Conference L-M: Louisiana Tech, Louisiana-Lafayette, Louisiana-Monroe, Louisville, Marshall, Maryland, Massachusetts, Memphis, Miami, Miami (Ohio), Michigan, Michigan State, Middle Tennessee, Minnesota, Mississippi, Mississippi State

Conference M-O: Missouri, Navy, Nebraska, Nevada, Nevada-Las Vegas, New Mexico, New Mexico State, North Carolina, North Carolina State, North Texas, Northern Illinois, Northwestern, Notre Dame, Ohio, Ohio State, Oklahoma

Conference O-S: Oklahoma State, Oregon, Oregon State, Penn State, Pittsburgh, Purdue, Rice, Rutgers, San Diego State, San Jose State, South Alabama, South Carolina, South Florida, Southern California, Southern Methodist University, Southern Mississippi

Conference S-T: Stanford, Syracuse, Temple, Tennessee, Texas, Texas A&M, Texas-San Antonio, Texas Christian, Texas State, Texas Tech, Texas-El Paso, Toledo, Troy, Tulane

Conference T-W: Tulsa, Utah, Utah State, Vanderbilt, Virginia, Virginia Tech, Wake Forest, Washington, Washington State, West Virginia, Western Kentucky, Western Michigan, Wisconsin, Wyoming

How it works:

New schools: Any school that chooses to field an FBS team in the future will be slotted into one of the 14-team conferences, no matter where they fit in the alphabet. Also, if a school changes its name, it will stay in the same conference.

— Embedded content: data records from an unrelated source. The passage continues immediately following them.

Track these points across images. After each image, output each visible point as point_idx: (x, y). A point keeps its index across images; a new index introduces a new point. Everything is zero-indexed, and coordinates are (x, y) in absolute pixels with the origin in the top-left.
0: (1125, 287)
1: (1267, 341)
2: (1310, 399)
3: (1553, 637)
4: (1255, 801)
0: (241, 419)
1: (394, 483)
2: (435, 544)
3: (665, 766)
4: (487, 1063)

Divisions: Each conference will be broken into two divisions. This can also be done alphabetically or an attempt can be made to take geography into account. Round 1 of the playoffs is the conference championship.

Schedule: Sixteen-team conferences: Play each team in own division and three teams in other division. Fourteen-team conferences: Play each team in own division and four teams in other division.

Nonconference game: Every team gets one. This is how many of the great rivalries will be kept alive. Army-Navy, Ohio State-Michigan and USC-Notre Dame -- to name a few -- will all survive because of this. How a conference does in its nonconference games will help determine seeding in the playoffs.

Playoffs: The eight conference champions will be seeded according to their won-loss records and how well their conferences played against their nonconference opponents. There will be three rounds: quarterfinals, semifinals and a big finish with the championship game.

Look, it doesn't have to go down exactly like this. There's more than one way to skin a cat (unless the cat is still alive). I'm a reasonable guy given the right mix of medications; use this as a jumping-off point for a discussion, but just remember: the further you move away from my plan and the closer you stay to the way things already are, the worse you're going to make it.

Artemis Arthur Garfamudis originally studied typing at the Miss DuPrix School of Business on Route 22 in North Plainfield, N.J. He has since taken several refresher typing courses. It is with great pride that he types all his own columns.